** THE DATA **

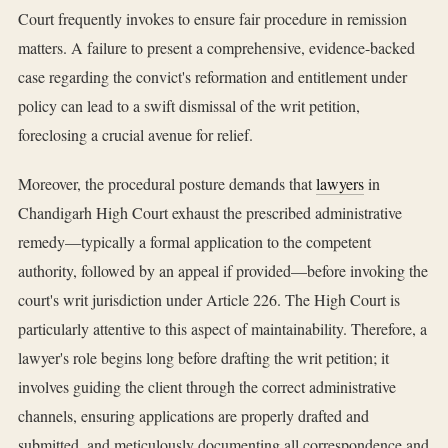
Court frequently invokes to ensure fair procedure in remission
matters. A failure to present a comprehensive, evidence-backed
case regarding the convict's reformation and entitlement under
policy can lead to a swift dismissal of the writ petition,
foreclosing a crucial avenue for relief.
Moreover, the procedural posture demands that
lawyers
in
Chandigarh High Court exhaust the prescribed administrative
remedy—typically a formal application to the competent
authority, followed by an appeal if provided—before invoking the
court's writ jurisdiction under Article 226. The High Court is
particularly attentive to this aspect of maintainability. Therefore, a
lawyer's role begins long before drafting the writ petition; it
involves guiding the client through the correct administrative
channels, ensuring applications are properly drafted and
submitted, and meticulously documenting all correspondence and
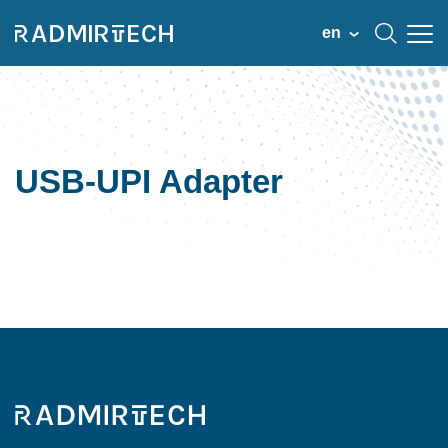
en
USB-UPI Adapter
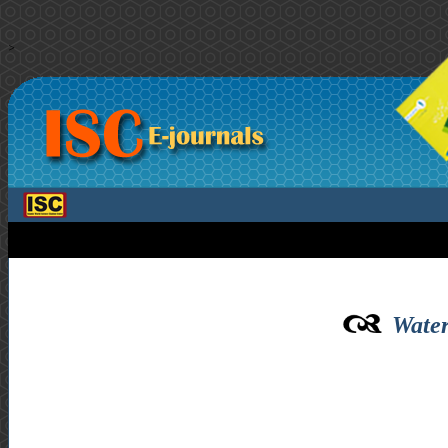
>
Water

** WRITTEN TASK **
Write out everything from the start of the records down to the line containing "policy can lead" again, swapping "swift" for "prompt" and changing nothing else. Leave the pictures out.

** FINISHED TASK **
Court frequently invokes to ensure fair procedure in remission
matters. A failure to present a comprehensive, evidence-backed
case regarding the convict's reformation and entitlement under
policy can lead to a prompt dismissal of the writ petition,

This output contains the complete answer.